Yes, sure. The performance of RPO and as we go forward, you'll start to get the year over year compare in FY 2020. It's following along with revenue growth. And essentially when we look at before deferred and unbilled that also was an indicator of the health of the business going forward. Now we would suggest you look at the RPO as an indicator of what to expect in terms of it growing along with revenue.

That has normal seasonality that we typically have seen across each of the quarters as well.

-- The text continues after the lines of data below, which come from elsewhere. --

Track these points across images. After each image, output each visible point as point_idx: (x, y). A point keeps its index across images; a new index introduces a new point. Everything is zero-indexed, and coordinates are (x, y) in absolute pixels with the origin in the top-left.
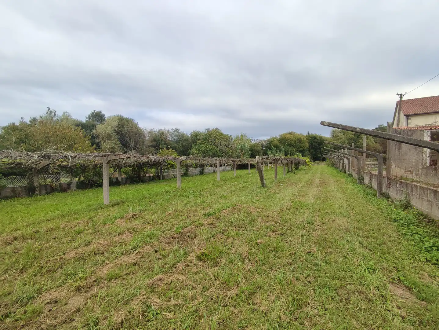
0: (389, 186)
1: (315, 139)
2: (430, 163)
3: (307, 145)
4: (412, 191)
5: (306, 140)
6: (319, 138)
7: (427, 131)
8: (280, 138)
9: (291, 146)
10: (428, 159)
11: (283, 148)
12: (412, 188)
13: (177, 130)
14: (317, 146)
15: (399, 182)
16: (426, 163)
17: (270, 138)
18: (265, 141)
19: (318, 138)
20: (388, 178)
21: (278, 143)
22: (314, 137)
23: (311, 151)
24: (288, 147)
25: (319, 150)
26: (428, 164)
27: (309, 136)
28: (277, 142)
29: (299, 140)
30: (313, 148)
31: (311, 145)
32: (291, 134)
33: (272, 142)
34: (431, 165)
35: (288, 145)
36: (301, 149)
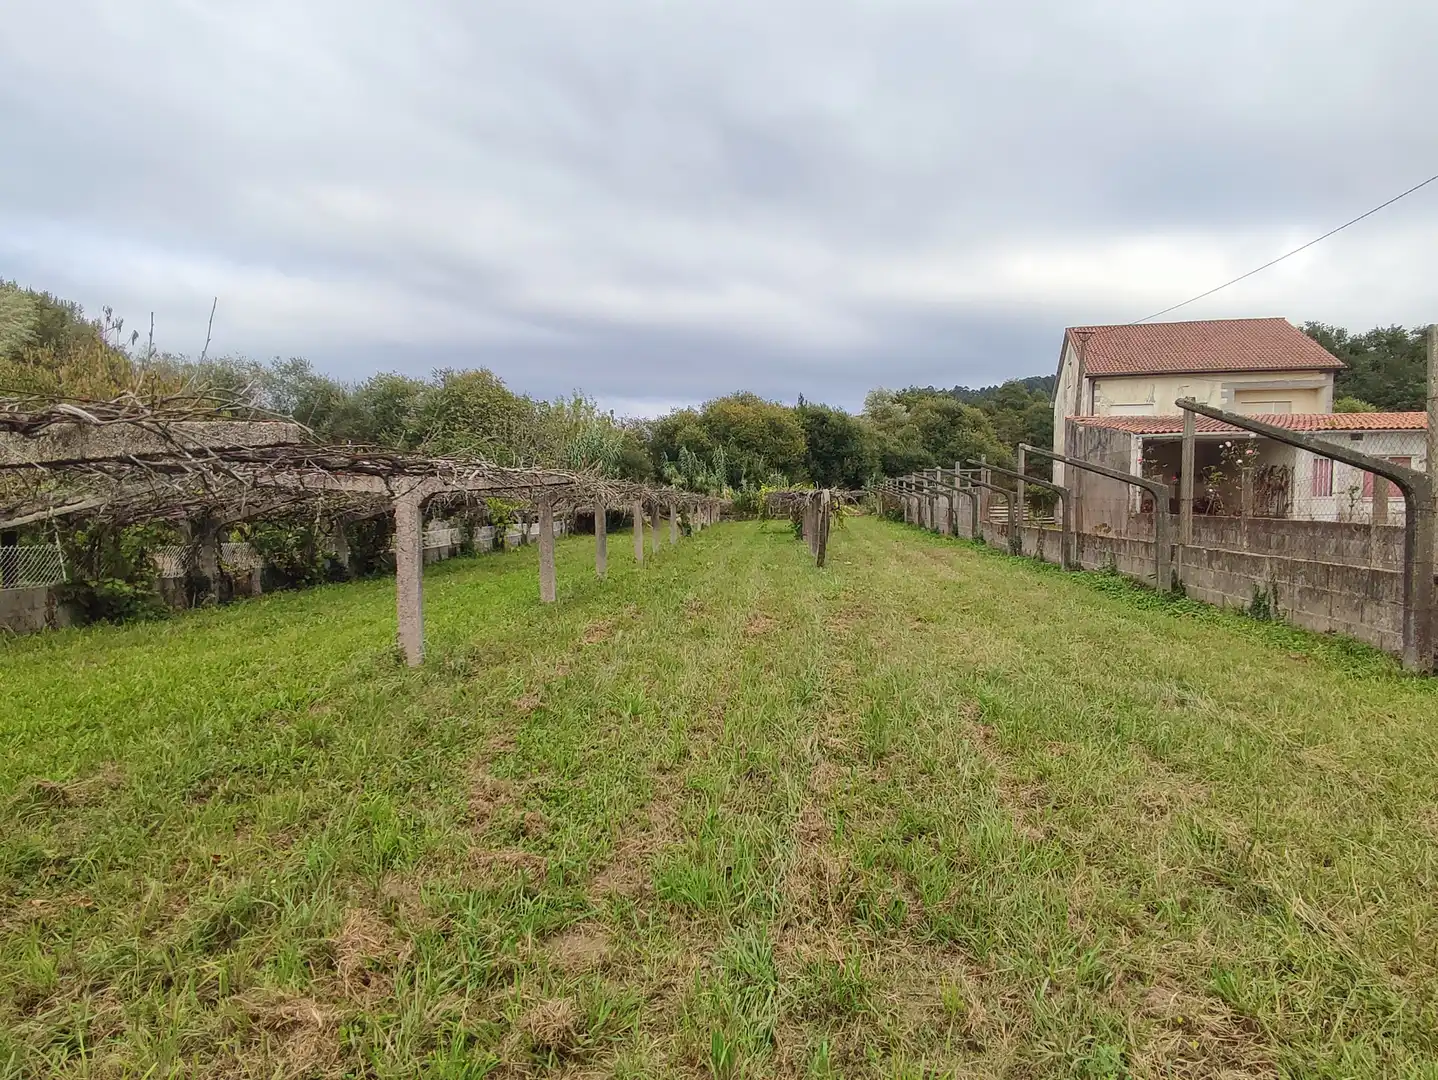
0: (1081, 550)
1: (823, 423)
2: (1141, 508)
3: (802, 445)
4: (1119, 550)
5: (795, 426)
6: (836, 422)
7: (1136, 436)
8: (705, 416)
9: (748, 447)
10: (1138, 498)
11: (720, 453)
12: (1119, 545)
13: (298, 367)
14: (832, 448)
15: (1098, 540)
16: (1134, 506)
17: (667, 413)
18: (650, 425)
19: (833, 419)
20: (1079, 535)
21: (702, 435)
22: (821, 414)
23: (811, 467)
24: (737, 451)
25: (836, 464)
26: (1138, 509)
27: (802, 411)
28: (696, 430)
29: (776, 428)
30: (817, 457)
31: (812, 443)
32: (744, 400)
33: (676, 428)
34: (1142, 511)
35: (739, 443)
36: (781, 459)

So there's nothing unique about that.

Speaker 3

And given that was the last question, what's exciting to us was that our Analyst Day at MAX, we shared the strategy on the 3 large opportunities that we had ahead of us, unleashing creativity, accelerating document productivity and powering digital businesses and how it represented a TAM of approximately $128,000,000,000 in 2022. It's nice to be the leader in those categories and continue to drive product innovation as well as GTM alignment and execution, so that we can continue on this growth agenda that we have as a company. But at the same time, we're also continue to be focused on increasing cash flow, as well as delivering great value to our shareholders. Clearly pleased with our fiscal performance in Q4. FY 2020 should be another record year with strong profitability and cash flow.

And I'm really excited about the progress that we made across all three clouds on product, GTM, as well as organizational alignment. And we look forward to sharing that progress with you over the course of next year. Wanted to wish you all happy holidays. Thank you for joining us today.

Speaker 2

And this concludes our call. Thanks everyone.

Speaker 1

Thank you. That does conclude today's conference. We do thank you for your participation. Have a wonderful day.